[Collected data]
──────────

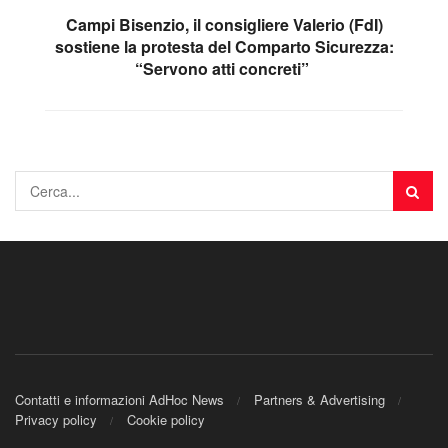
Campi Bisenzio, il consigliere Valerio (FdI)
sostiene la protesta del Comparto Sicurezza:
“Servono atti concreti” ​
Contatti e informazioni AdHoc News
Partners & Advertising
Privacy policy
Cookie policy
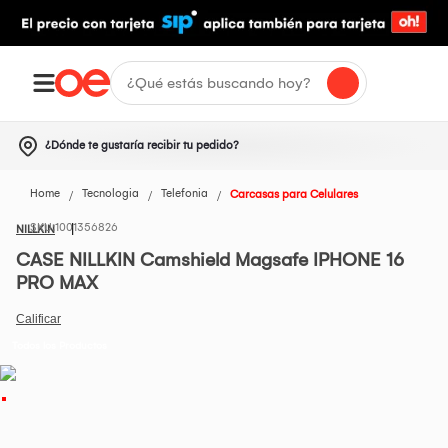
¿Dónde te gustaría recibir tu pedido?
Home
Tecnologia
Telefonia
Carcasas para Celulares
1001356826
NILLKIN
CASE NILLKIN Camshield Magsafe IPHONE 16
PRO MAX
Todos los Productos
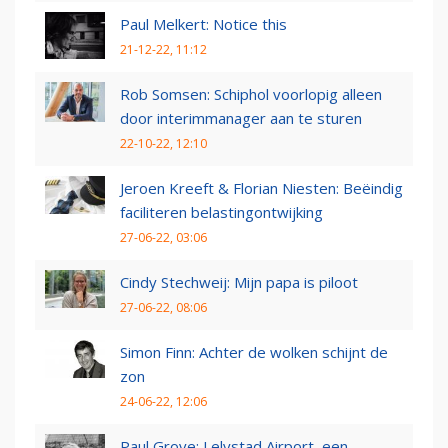
Paul Melkert: Notice this
21-12-22, 11:12
Rob Somsen: Schiphol voorlopig alleen
door interimmanager aan te sturen
22-10-22, 12:10
Jeroen Kreeft & Florian Niesten: Beëindig
faciliteren belastingontwijking
27-06-22, 03:06
Cindy Stechweij: Mijn papa is piloot
27-06-22, 08:06
Simon Finn: Achter de wolken schijnt de
zon
24-06-22, 12:06
Paul Grove: Lelystad Airport, een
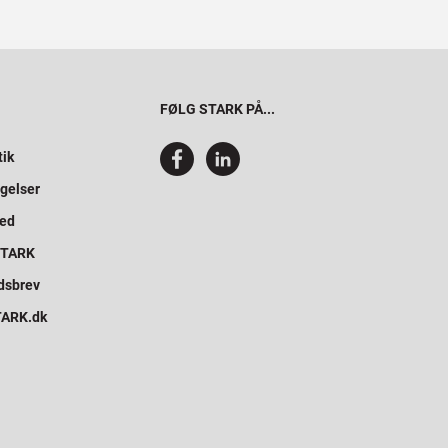
FØLG STARK PÅ...
tik
gelser
hed
 STARK
dsbrev
STARK.dk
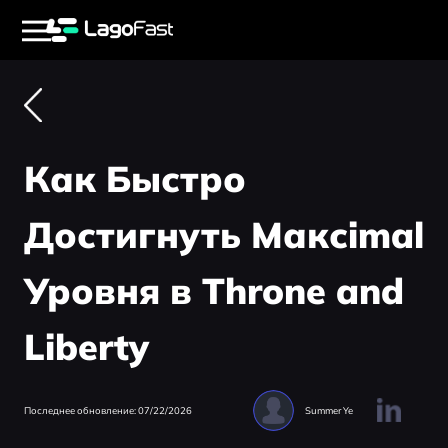
Как Быстро
Достигнуть Максimal
Уровня в Throne and
Liberty
Последнее обновление: 07/22/2026
Summer Ye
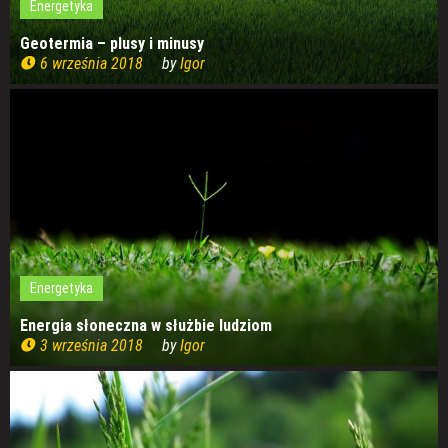
Energetyka
Geotermia – plusy i minusy
6 września 2018
by
Igor
Energetyka
Energia słoneczna w służbie ludziom
3 września 2018
by
Igor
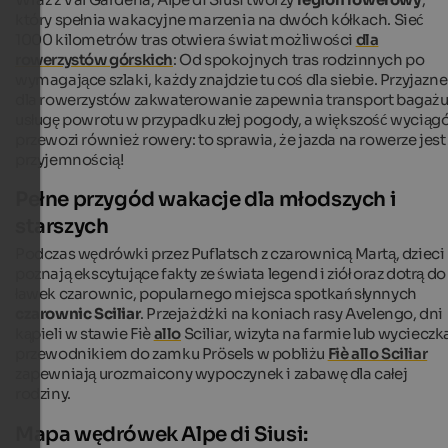
który spełnia wakacyjne marzenia na dwóch kółkach. Sieć
1000 kilometrów tras otwiera świat możliwości
dla
rowerzystów górskich
: Od spokojnych tras rodzinnych po
wymagające szlaki, każdy znajdzie tu coś dla siebie. Przyjazne
dla rowerzystów zakwaterowanie zapewnia transport bagażu
usługę powrotu w przypadku złej pogody, a większość wycią
przewozi również rowery: to sprawia, że jazda na rowerze jest
przyjemnością!
Pełne przygód wakacje dla młodszych i
starszych
Podczas wędrówki przez Puflatsch z czarownicą Martą, dzieci
poznają ekscytujące fakty ze świata legend i ziół oraz dotrą do
ławek czarownic, popularnego miejsca spotkań słynnych
czarownic Sciliar
. Przejażdżki na koniach rasy Avelengo, dni
kąpieli w stawie Fiè
allo
Sciliar, wizyta na farmie lub wycieczka
przewodnikiem do zamku Prösels w pobliżu
Fiè allo Sciliar
zapewniają urozmaicony wypoczynek i zabawę dla całej
rodziny.
Mapa wędrówek Alpe di Siusi:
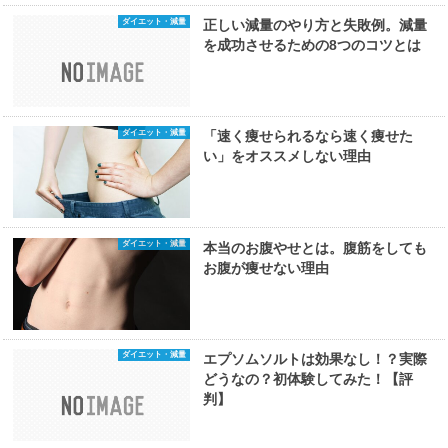
ダイエット・減量
正しい減量のやり方と失敗例。減量
を成功させるための8つのコツとは
ダイエット・減量
「速く痩せられるなら速く痩せた
い」をオススメしない理由
ダイエット・減量
本当のお腹やせとは。腹筋をしても
お腹が痩せない理由
ダイエット・減量
エプソムソルトは効果なし！？実際
どうなの？初体験してみた！【評
判】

──────────

| WORK TASK |
Only the lines above from the line with "który spełnia wakacyjne" to the line with "Podczas wędrówki przez", those two lines included, should be reproduced exactly.

| RESULT BELOW |
który spełnia wakacyjne marzenia na dwóch kółkach. Sieć
1000 kilometrów tras otwiera świat możliwości
dla
rowerzystów górskich
: Od spokojnych tras rodzinnych po
wymagające szlaki, każdy znajdzie tu coś dla siebie. Przyjazne
dla rowerzystów zakwaterowanie zapewnia transport bagażu
usługę powrotu w przypadku złej pogody, a większość wycią
przewozi również rowery: to sprawia, że jazda na rowerze jest
przyjemnością!
Pełne przygód wakacje dla młodszych i
starszych
Podczas wędrówki przez Puflatsch z czarownicą Martą, dzieci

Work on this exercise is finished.